Am 19. Oktober verstarb mit Ruprecht Haensel einer der Pioniere der Synchrotronstrahlung. Als Professor der Kieler Universität wurde Haensel 1985 beurlaubt, um in Grenoble die Europäische Synchrotronstrahlungsquelle (ESRF) aufzubauen. Er war deren Gründungsdirektor bis 1992. Nach seiner Rückkehr nach Kiel leitete er von 1996 bis 2000 die Geschicke der Christian-Albrechts-Universität als deren Rektor.
Geboren 1935 bei Breslau studierte Haensel an der Ludwig-Maximilians-Universität in München und der Freien Universität in Berlin. Bereits seit seiner Promotion 1966 leitete er die neuen Aktivitäten zur Synchrotronstrahlung am HasyLab Hamburg (eine Einrichtung von DESY). Die Habilitation folgte 1968. Einen Lehrstuhl erhielt er 1974 an der Christian-Albrechts-Universität zu Kiel als Direktor des damaligen Instituts für Experimentalphysik.
Ab 1985 fungierte er als Direktor des Instituts Laue-Langevin in Grenoble.

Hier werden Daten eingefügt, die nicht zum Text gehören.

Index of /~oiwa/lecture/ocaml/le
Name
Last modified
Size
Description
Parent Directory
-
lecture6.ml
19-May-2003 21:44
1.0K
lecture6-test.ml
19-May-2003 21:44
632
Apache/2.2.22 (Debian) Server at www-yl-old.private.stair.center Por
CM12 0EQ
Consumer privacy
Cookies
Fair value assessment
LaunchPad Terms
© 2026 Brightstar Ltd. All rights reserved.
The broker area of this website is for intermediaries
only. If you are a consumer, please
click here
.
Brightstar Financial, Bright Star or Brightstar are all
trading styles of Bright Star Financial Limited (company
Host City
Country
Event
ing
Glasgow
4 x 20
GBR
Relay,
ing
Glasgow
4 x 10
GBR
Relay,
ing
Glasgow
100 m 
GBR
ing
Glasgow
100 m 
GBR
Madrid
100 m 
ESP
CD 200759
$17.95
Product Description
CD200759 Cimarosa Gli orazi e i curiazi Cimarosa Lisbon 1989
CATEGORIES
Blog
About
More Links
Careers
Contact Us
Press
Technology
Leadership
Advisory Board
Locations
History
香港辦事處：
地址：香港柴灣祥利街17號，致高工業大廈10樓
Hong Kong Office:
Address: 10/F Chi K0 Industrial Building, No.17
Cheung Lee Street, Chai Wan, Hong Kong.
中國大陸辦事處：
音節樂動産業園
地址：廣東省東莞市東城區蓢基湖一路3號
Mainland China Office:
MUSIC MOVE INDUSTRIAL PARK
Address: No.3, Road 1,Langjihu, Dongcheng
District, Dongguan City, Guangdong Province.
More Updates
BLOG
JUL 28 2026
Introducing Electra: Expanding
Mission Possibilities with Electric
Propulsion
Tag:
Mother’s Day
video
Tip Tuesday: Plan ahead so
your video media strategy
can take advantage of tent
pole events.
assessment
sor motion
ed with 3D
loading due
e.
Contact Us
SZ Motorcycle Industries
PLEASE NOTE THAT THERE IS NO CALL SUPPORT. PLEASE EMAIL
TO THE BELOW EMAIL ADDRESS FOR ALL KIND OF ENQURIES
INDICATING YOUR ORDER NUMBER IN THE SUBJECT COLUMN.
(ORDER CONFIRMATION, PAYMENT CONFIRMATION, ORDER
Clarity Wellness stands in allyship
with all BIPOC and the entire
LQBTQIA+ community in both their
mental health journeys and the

Schon bald erfolgte ein einschneidender Wechsel am Ort: Haensel baute als Gründungsdirektor den dortigen Synchrotronstrahlungsring ESRF auf. Es handelt sich um die größte Synchrotronstrahlungsquelle Europas. Seine Jahre an der Spitze dieser weltweit renommierten Forschungseinrichtung, die derzeit etwa 600 Wissenschaftler beschäftigt, waren für ihn besonders glückliche und ertragreiche Jahre, in denen er es genoss, im Verbund mit Kollegen und Kooperationspartnern Dinge voranzutreiben, die alles bisher Getane in den Schatten stellten.
Nach seiner Rückkehr nach Kiel zum Jahresbeginn 1993 wurde er 1994 zum Dekan der Mathematisch-Naturwissenschaftlichen Fakultät und 1996 zum Rektor der Universität gewählt. In dieser Eigenschaft hat er sich insbesondere Verdienste um die Stärkung der Grundlagenforschung und die Autonomie der Universität erworben. In seine Amtszeit fielen Sparauflagen bisher ungekannten Umfangs von Seiten des Landes. Ihnen begegnete er durch ein Strukturpaket, das die Universität selber entwickelt und für sich beschlossen hat.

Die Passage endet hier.